*Written task*: Return every line unchanged, from the start of the records through the line containing "expedujeme i v", with both ends included.

*Material provided*:

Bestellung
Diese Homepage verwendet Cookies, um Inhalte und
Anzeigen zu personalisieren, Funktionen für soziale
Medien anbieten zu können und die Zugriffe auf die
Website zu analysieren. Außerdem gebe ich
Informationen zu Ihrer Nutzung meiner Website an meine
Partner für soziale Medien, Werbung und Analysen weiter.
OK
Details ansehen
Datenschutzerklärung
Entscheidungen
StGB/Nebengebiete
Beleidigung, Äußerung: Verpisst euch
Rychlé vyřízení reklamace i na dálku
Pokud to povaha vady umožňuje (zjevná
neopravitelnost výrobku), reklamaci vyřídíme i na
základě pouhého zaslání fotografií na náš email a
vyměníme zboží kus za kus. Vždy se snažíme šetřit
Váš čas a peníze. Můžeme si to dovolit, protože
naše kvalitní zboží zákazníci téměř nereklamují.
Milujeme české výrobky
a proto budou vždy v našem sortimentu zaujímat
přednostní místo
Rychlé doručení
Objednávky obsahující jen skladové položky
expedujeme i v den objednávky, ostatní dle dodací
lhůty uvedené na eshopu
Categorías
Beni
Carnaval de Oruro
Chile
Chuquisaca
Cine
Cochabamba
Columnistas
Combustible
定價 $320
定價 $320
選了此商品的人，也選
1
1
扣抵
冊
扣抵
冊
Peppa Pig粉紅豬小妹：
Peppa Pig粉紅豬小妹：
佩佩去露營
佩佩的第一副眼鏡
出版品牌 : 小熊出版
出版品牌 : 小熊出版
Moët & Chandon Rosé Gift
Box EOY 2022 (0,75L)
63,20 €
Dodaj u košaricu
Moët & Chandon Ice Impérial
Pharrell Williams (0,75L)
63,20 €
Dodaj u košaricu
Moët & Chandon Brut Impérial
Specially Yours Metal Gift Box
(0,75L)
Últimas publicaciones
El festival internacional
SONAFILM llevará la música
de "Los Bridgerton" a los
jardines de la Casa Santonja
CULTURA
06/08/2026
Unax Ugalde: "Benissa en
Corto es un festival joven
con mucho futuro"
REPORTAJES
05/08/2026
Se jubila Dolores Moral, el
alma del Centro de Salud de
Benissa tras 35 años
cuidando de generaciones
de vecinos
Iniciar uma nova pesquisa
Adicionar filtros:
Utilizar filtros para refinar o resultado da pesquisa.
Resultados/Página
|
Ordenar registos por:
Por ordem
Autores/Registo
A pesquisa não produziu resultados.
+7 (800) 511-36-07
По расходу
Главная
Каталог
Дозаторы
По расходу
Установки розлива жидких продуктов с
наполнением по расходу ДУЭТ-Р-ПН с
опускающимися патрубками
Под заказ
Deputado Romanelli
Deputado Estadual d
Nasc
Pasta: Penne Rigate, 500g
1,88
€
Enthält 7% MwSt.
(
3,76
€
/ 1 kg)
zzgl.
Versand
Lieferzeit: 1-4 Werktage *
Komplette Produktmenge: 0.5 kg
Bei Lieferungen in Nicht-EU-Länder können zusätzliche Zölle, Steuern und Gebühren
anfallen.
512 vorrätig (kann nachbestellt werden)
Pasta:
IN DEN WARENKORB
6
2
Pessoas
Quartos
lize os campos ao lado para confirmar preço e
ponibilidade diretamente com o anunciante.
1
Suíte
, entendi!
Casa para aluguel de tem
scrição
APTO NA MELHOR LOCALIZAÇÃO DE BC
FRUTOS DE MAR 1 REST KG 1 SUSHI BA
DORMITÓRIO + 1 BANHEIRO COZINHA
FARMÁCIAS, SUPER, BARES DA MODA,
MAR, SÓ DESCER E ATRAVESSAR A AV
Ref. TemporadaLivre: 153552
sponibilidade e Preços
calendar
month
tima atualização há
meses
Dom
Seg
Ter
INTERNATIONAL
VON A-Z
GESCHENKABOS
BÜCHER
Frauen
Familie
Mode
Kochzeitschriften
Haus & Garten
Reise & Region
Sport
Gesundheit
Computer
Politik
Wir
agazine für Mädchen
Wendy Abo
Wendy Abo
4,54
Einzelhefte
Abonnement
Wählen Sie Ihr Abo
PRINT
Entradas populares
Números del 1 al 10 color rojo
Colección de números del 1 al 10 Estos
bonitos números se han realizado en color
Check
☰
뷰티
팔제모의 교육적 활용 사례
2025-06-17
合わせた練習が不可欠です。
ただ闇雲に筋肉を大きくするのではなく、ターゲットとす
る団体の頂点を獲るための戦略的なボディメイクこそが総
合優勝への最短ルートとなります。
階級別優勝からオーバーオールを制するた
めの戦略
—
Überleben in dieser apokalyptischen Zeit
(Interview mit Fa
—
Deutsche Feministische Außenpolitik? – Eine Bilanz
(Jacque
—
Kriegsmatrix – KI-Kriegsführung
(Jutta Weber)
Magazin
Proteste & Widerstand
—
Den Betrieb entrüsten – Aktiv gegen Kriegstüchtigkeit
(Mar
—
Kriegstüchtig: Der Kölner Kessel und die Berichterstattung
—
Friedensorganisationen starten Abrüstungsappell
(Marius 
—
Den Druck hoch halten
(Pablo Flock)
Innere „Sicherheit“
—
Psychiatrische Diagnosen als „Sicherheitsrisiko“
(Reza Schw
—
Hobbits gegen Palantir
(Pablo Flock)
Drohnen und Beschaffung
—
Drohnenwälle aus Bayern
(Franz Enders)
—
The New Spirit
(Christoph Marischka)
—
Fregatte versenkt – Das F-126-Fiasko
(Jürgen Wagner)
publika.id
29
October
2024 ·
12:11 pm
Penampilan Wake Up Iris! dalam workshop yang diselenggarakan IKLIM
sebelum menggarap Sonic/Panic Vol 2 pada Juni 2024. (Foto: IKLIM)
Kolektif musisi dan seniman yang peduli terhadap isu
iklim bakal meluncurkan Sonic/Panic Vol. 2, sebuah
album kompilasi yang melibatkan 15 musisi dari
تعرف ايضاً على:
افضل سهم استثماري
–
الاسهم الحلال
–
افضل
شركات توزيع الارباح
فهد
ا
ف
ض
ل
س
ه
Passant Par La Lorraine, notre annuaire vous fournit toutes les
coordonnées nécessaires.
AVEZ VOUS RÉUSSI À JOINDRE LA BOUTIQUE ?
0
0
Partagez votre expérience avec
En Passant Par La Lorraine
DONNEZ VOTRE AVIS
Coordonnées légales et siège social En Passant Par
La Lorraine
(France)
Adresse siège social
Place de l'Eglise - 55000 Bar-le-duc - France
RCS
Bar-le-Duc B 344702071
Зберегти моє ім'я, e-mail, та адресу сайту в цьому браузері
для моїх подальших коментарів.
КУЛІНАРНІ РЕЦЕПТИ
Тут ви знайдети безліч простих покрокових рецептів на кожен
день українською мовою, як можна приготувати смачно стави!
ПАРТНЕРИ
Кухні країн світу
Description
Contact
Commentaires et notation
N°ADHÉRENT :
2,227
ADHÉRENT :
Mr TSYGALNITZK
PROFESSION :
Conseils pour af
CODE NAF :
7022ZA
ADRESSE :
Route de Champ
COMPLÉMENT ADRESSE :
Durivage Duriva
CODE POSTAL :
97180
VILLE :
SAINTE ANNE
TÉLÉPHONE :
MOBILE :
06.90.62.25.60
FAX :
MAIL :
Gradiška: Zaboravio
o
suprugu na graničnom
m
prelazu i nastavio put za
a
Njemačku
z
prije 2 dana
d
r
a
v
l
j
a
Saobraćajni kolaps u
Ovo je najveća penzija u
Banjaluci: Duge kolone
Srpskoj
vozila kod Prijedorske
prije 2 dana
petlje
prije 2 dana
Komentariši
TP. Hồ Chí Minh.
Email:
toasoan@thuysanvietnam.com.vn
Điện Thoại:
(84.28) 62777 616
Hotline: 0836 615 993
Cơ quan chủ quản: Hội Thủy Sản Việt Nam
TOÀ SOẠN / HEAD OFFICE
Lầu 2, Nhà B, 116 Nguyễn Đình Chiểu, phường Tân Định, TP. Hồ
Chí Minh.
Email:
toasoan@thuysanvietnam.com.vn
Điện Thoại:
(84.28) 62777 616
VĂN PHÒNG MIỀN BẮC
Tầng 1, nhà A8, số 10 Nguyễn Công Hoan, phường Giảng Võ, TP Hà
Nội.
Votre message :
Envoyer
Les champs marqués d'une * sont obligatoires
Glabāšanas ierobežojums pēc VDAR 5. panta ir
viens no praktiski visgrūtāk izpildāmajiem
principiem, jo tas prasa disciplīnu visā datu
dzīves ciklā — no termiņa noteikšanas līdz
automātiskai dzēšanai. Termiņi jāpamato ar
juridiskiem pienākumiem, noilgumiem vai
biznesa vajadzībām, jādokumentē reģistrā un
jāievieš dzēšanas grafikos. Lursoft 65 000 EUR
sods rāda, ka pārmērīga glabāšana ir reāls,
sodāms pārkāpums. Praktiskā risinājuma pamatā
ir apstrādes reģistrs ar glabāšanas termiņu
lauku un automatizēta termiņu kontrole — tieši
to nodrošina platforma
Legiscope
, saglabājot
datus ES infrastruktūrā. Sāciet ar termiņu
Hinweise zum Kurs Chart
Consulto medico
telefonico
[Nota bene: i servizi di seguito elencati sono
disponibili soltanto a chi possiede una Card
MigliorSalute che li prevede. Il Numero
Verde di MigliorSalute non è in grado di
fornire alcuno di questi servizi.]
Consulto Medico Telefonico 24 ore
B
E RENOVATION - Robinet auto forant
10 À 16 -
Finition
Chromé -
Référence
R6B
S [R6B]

*Exercise answer*:
Bestellung
Diese Homepage verwendet Cookies, um Inhalte und
Anzeigen zu personalisieren, Funktionen für soziale
Medien anbieten zu können und die Zugriffe auf die
Website zu analysieren. Außerdem gebe ich
Informationen zu Ihrer Nutzung meiner Website an meine
Partner für soziale Medien, Werbung und Analysen weiter.
OK
Details ansehen
Datenschutzerklärung
Entscheidungen
StGB/Nebengebiete
Beleidigung, Äußerung: Verpisst euch
Rychlé vyřízení reklamace i na dálku
Pokud to povaha vady umožňuje (zjevná
neopravitelnost výrobku), reklamaci vyřídíme i na
základě pouhého zaslání fotografií na náš email a
vyměníme zboží kus za kus. Vždy se snažíme šetřit
Váš čas a peníze. Můžeme si to dovolit, protože
naše kvalitní zboží zákazníci téměř nereklamují.
Milujeme české výrobky
a proto budou vždy v našem sortimentu zaujímat
přednostní místo
Rychlé doručení
Objednávky obsahující jen skladové položky
expedujeme i v den objednávky, ostatní dle dodací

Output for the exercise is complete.